Students plunge into Sunnyvale Park for Special Olympics

Cooper Bradfish, Reporter

   Jumping into frigid water in the middle of February in Wisconsin may make some wary at first, but students are jumping in for a good cause. 

   Fifteen D.C. Everest students are taking part in an annual Polar Plunge held to benefit the Special Olympics.

   “The gist of it is that you have to donate seventy-five to jump in a hole into freezing cold water at Sunnyvale Park,” said senior and Student Council member Elle Hersperger. 

   Many are looking to benefit the cause, but for one Everest junior, they are also carrying on a tradition started by her older sister.

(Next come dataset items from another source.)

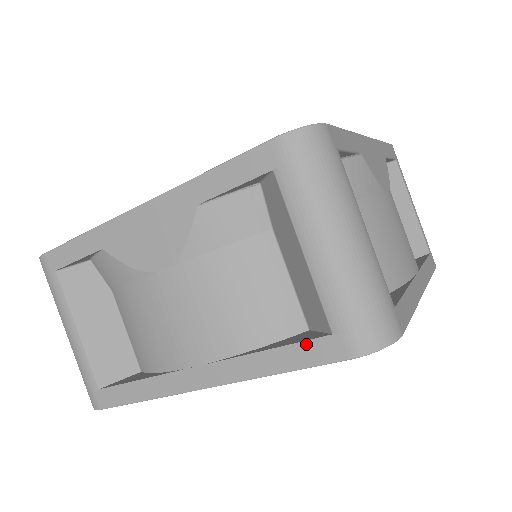
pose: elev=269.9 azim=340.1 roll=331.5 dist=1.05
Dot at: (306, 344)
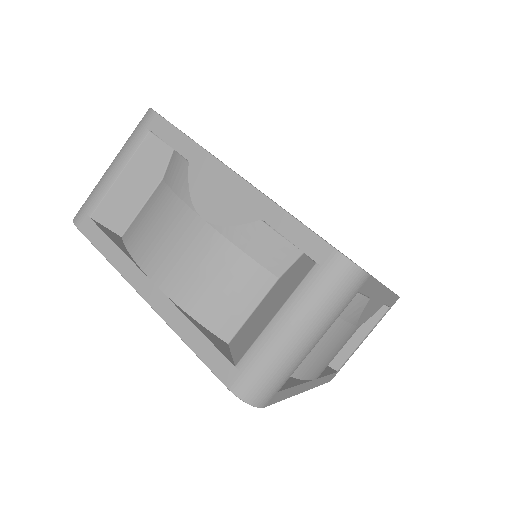
Dot at: (218, 353)
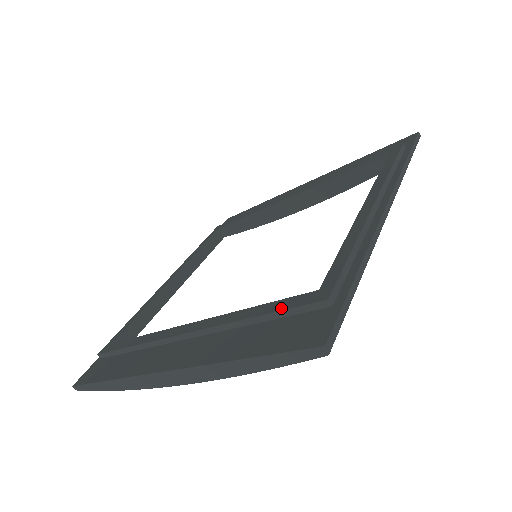
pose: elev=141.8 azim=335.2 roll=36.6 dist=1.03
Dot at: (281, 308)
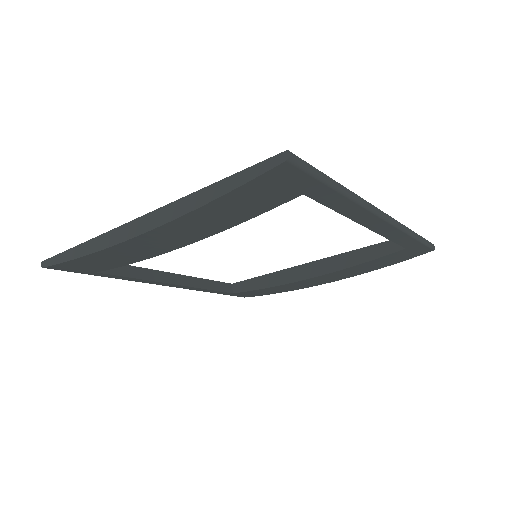
Dot at: occluded
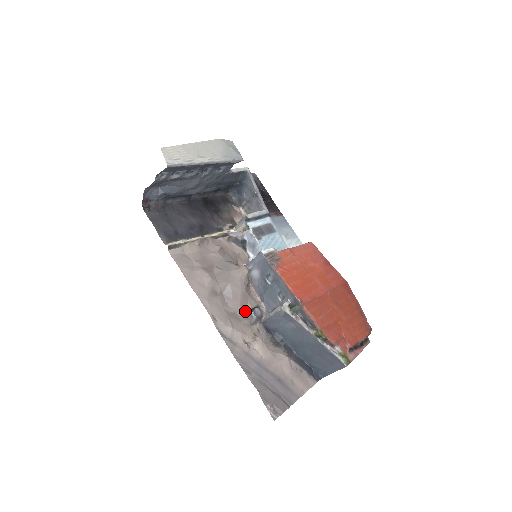
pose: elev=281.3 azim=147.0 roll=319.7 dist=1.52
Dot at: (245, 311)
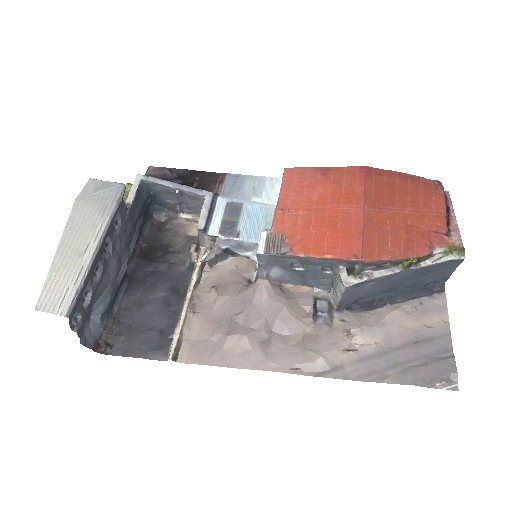
Dot at: (310, 320)
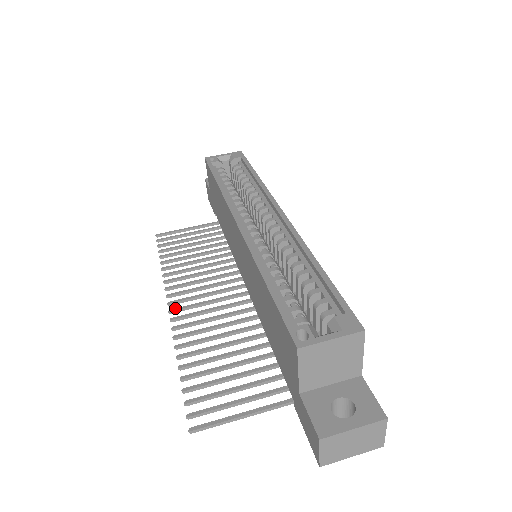
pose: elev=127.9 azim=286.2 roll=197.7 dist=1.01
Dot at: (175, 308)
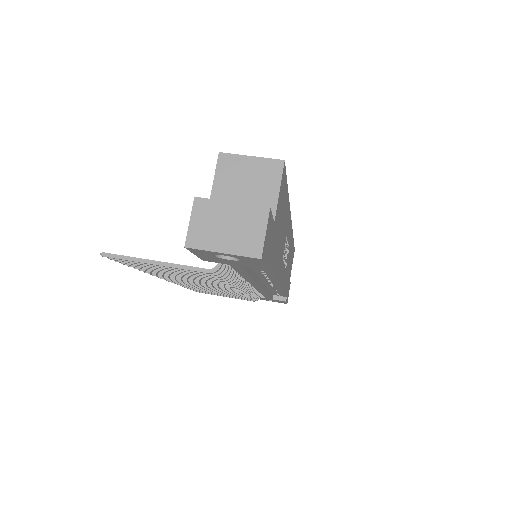
Dot at: occluded
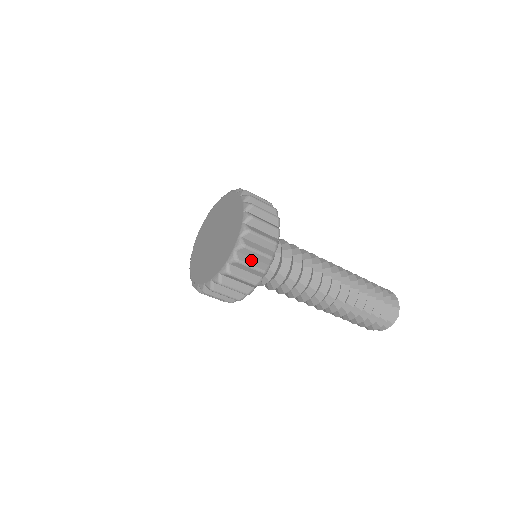
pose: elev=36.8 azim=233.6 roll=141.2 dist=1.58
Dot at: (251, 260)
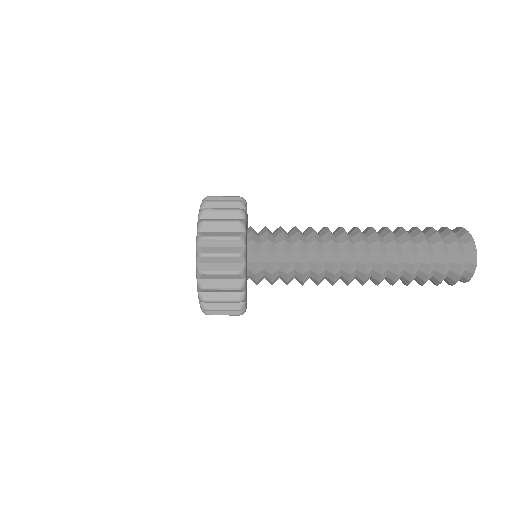
Dot at: (219, 281)
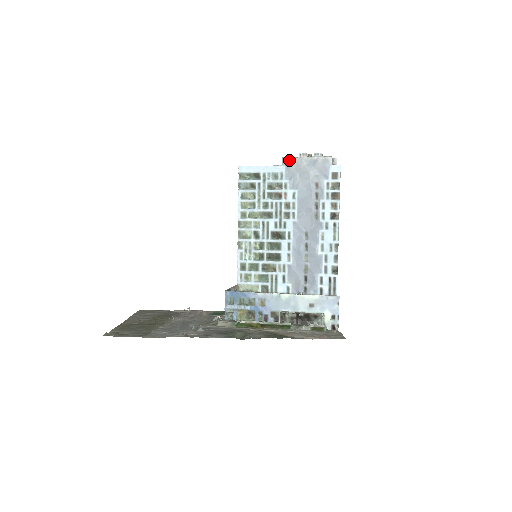
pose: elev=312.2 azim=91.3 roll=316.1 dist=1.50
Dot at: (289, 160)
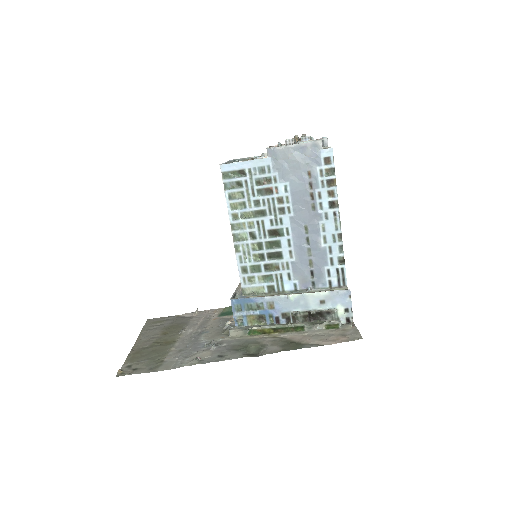
Dot at: (274, 150)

   “My sister brought the polar plunge idea to school to get the student body more involved and aware of the Special Olympics so after she graduated I wanted to keep it going,” said Emma Radies, sister of 2019 Graduate Libby Radies, who started the Polar Plunge. 

   Student Council was also able to put on a bake sale prior to the Plunge to cut costs for the students looking to donate.

   Following the sale of hundreds of baked goods, Student Council lowered the personal donation by participants to fifty seven dollars and encouraged them to continue to find other ways of fundraising, according to Hersperger. 

   Ultimately, no matter the cost, students are able to understand the cause at hand, the Special Olympics, and are willing to devote their time and money to make a difference.

   “Knowing that our school is helping to contribute to the Special Olympics by raising money, awareness, and people actually wanting to jump into the ice cold water for it is really cool,” said Radies. 

   Student Council President William Vraney, who is also participating in the jump and recognizing the importance of the event said, “The Polar Plunge is a great way to give back to our community through the Special Olympics.”